Categories > Celebrities > My Chemical Romance > If I Should Die Before I Wake

Act of Contrition

by mysilentromance 2 reviews

My God, I am sorry for my sins with all my heart.

Category: My Chemical Romance - Rating: PG-13 - Genres: Angst - Characters: Frank Iero - Published: 2009-11-20 - Updated: 2009-11-20 - 654 words - Complete

2Insightful
This is the last chapter of this story. I apologize to anyone that wanted this to carry on farther. I would continue this, but I tire of writing the same piece much too easily. Not to mention I feel completely brain dead at the moment. But thank you to anyone who read, rated, or reviewed this. You guys make the world spin 'round.


It is often debated how one is granted entrance into Heaven. The characteristics required are not known to man. But the Catholic Church, much like many individuals and other religions, have their own beliefs on this matter. To enter Heaven, by Catholic standards, one must first be baptized. This cleanses the soul of a human’s first fault, original sin. After baptism, one’s life must then be ruled by the bible and church. If one strays off the narrow path, he must repent for his sins. If God, the all-forgiving, does not forgive then one is banished to Hell for all eternity.

I do not agree with these beliefs though. I do not believe that one needs to be baptized or live by the bible. One does not even need to believe in God to be allowed through the gates of Heaven. These tasks are much too insignificant. My belief is that only one characteristic is needed to achieve access into Heaven. It is the most difficult of tasks and requires an entire lifetime to complete. But if one can pass this test, then it is declared that they are righteous, and they are good. If one can learn to forgive themselves a place in Heaven they have secured.

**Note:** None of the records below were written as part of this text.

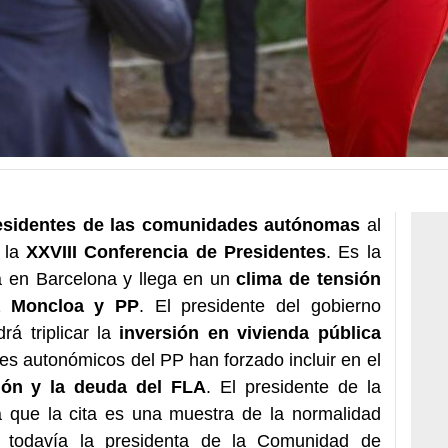
esidentes de las comunidades autónomas
al
 la
XXVIII Conferencia de Presidentes
. Es la
ra en Barcelona y llega en un
clima de
tensión
a Moncloa y PP
. El presidente del gobierno
á triplicar la
inversión en vivienda pública
es autonómicos del PP han forzado incluir en el
ción y la deuda del FLA
. El presidente de la
ca que la cita es una muestra de la normalidad
todavía la presidenta de la Comunidad de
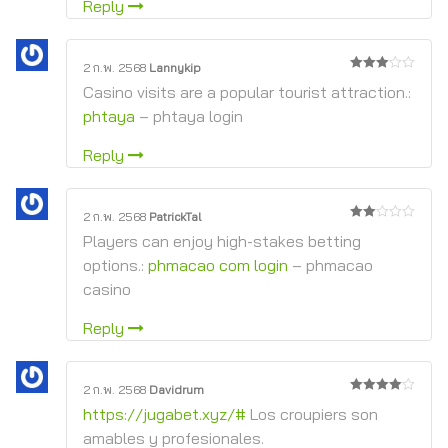
Reply
2 ก.พ. 2568
Lannykip
3
จาก
Casino visits are a popular tourist attraction.:
5
phtaya
– phtaya login
Reply
2 ก.พ. 2568
PatrickTal
2
Players can enjoy high-stakes betting
จาก
5
options.:
phmacao com login
– phmacao
casino
Reply
2 ก.พ. 2568
Davidrum
4
จาก 5
https://jugabet.xyz/#
Los croupiers son
amables y profesionales.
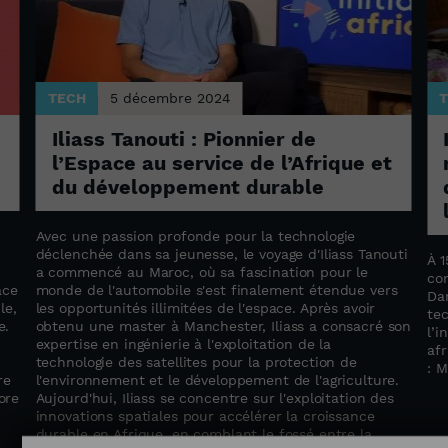
TECH
5 décembre 2024
Iliass Tanouti : Pionnier de
l’Espace au service de l’Afrique et
du développement durable
Avec une passion profonde pour la technologie
déclenchée dans sa jeunesse, le voyage d'Iliass Tanouti
À 
a commencé au Maroc, où sa fascination pour le
co
âce
monde de l'automobile s'est finalement étendue vers
Da
le,
les opportunités illimitées de l'espace. Après avoir
tec
e.
obtenu une master à Manchester, Iliass a consacré son
l’i
expertise en ingénierie à l'exploitation de la
afr
technologie des satellites pour la protection de
: 
re
l'environnement et le développement de l'agriculture.
ore
Aujourd'hui, Iliass se concentre sur l'exploitation des
innovations spatiales pour accélérer la croissance
durable en Afrique, en comblant le fossé entre la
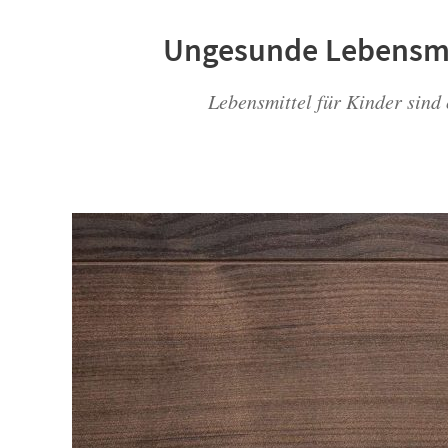
Ungesunde Lebensmitt
Lebensmittel für Kinder sind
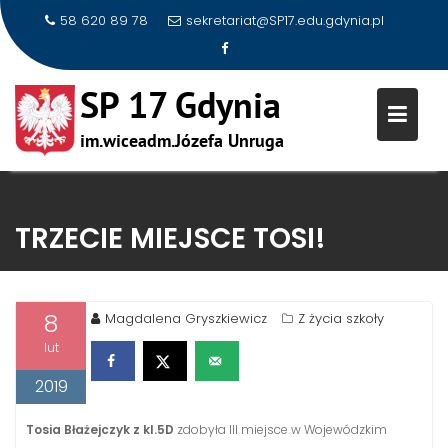
58 620 89 78
sekretariat@SP17.edu.gdynia.pl
Skip
to
TRZECIE MIEJSCE TOSI!
content
8
Magdalena Gryszkiewicz
Z życia szkoły
lut
2019
Tosia Błażejczyk z kl.5D
zdobyła III miejsce w Wojewódzkim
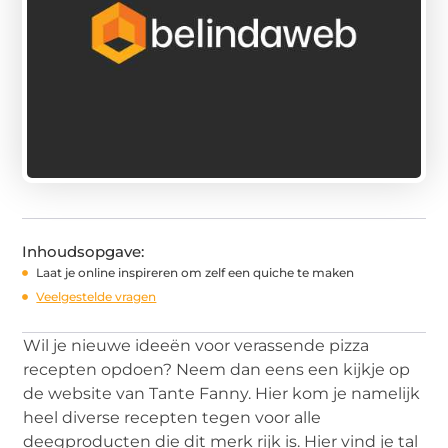
Inhoudsopgave:
Laat je online inspireren om zelf een quiche te maken
Veelgestelde vragen
Wil je nieuwe ideeën voor verassende pizza
recepten opdoen? Neem dan eens een kijkje op
de website van Tante Fanny. Hier kom je namelijk
heel diverse recepten tegen voor alle
deegproducten die dit merk rijk is. Hier vind je tal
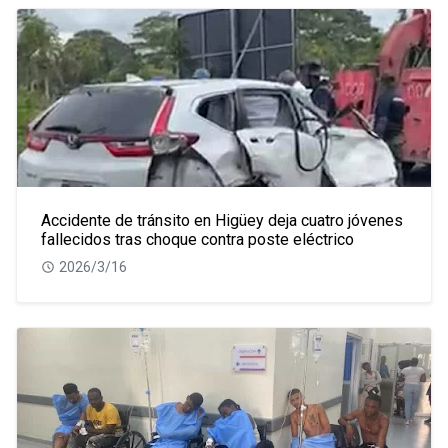
Accidente de tránsito en Higüey deja cuatro jóvenes
fallecidos tras choque contra poste eléctrico
2026/3/16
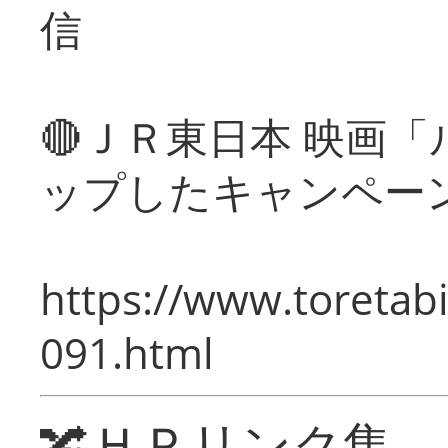
信
🔴ＪＲ東日本 映画
ップしたキャンペー
https://www.toretabi
091.html
🔀ＨＰリンク集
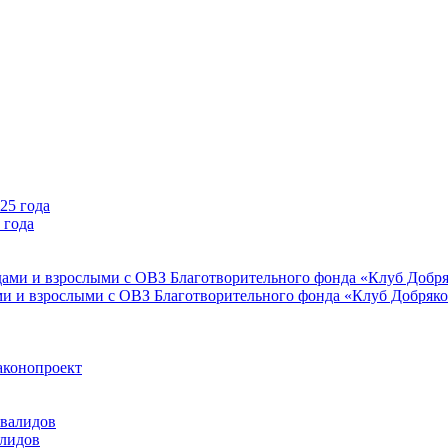
 года
ми и взрослыми с ОВЗ Благотворительного фонда «Клуб Добряк
аконопроект
алидов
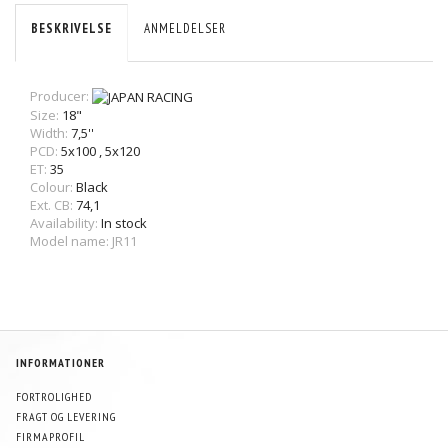
BESKRIVELSE
ANMELDELSER
Producer:
Size:
18"
Width:
7,5''
PCD:
5x100
,
5x120
ET:
35
Colour:
Black
Ext. CB:
74,1
Availability:
In stock
Model name: JR11
INFORMATIONER
FORTROLIGHED
FRAGT OG LEVERING
FIRMAPROFIL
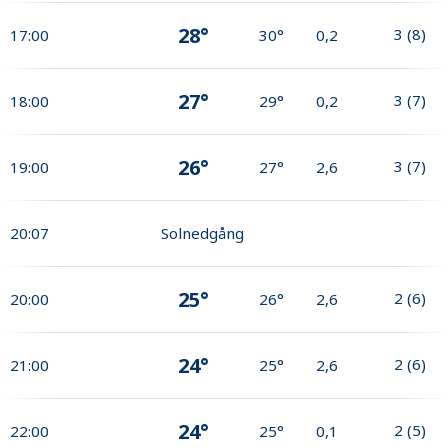
28°
3
(
8
)
17:00
30°
0,2
27°
3
(
7
)
18:00
29°
0,2
26°
3
(
7
)
19:00
27°
2,6
20:07
Solnedgång
25°
2
(
6
)
20:00
26°
2,6
24°
2
(
6
)
21:00
25°
2,6
24°
2
(
5
)
22:00
25°
0,1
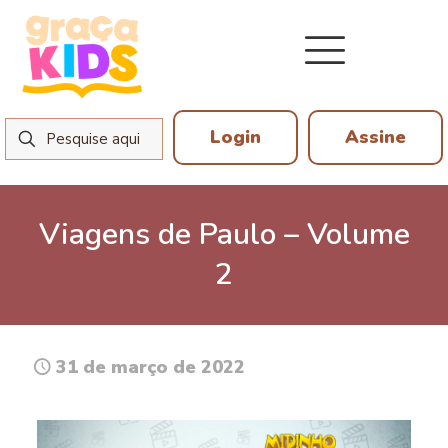
Login
Assine
Viagens de Paulo – Volume
2
31 de março de 2022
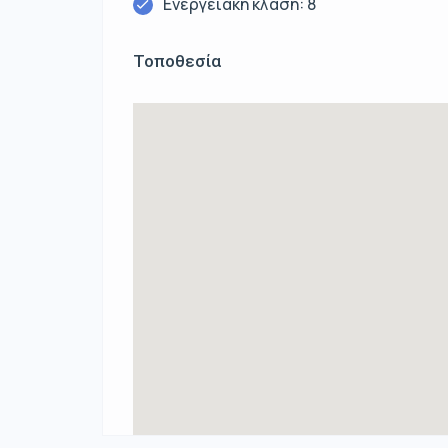
Ενεργειακή κλάση: 8
Τοποθεσία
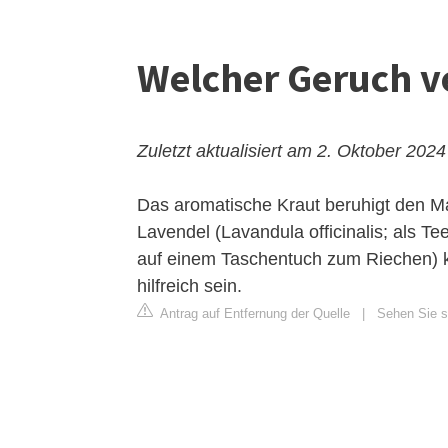
Welcher Geruch ve
Zuletzt aktualisiert am 2. Oktober 2024
Das aromatische Kraut beruhigt den M
Lavendel (Lavandula officinalis; als T
auf einem Taschentuch zum Riechen) k
hilfreich sein.
Antrag auf Entfernung der Quelle
|
Sehen Sie si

My entire life I have struggled to forgive myself for all the wrong-doing that I have done. Every mistake that has hurt not only me but others has added to my ever growing collection of guilt, hidden deep inside my chest. The guilt would not disappear.

I have done things that I am not proud of. I have hurt people that I never had the intentions of hurting. And this guilt never allowed me to forget. It has been my constant reminder of all the flaws I possess. I have tried desperately to ease the guilt, but these attempts have only worsened the feelings.

In the distance, I heard the sound of an approaching train. I should have considered this odd, being that these tracks were long ago abandoned, but I did not. I glanced down at the scars on my wrists. Strangely enough, I did not feel any remorse for engraving these marks on my skin. And so I laid myself down on the tracks without a second thought.

My God, I am sorry for my sins with all my heart.
My past sins seemed unforgivable.
In choosing to do wrong and failing to do good.
But I have managed to forgive myself.
I have sinned against you, whom I should love above all things.
I should have never hurt you, Lord.
I firmly intend, with your help, to do penance, to sin no more,
And to avoid whatever leads me to sin.

But I cannot hurt you anymore, for I am forgiven.
Our Savior, Jesus Christ, suffered and died for us.
I have once suffered.
In His name, my God, have mercy.
But I trust that you, God, will now have mercy on my soul.

On the tracks I still laid as the train was now rapidly approaching. I was not fearful though. There is no place for fear when there is no place for regret. My soul was drained of the negative. It felt as if I was completely empty inside.

Out of the corner of my eye I saw the ending to my life. I still could not help but to wonder if the train would take me to the golden gates of Heaven or if I was taking a dark ride to the gates of Hell.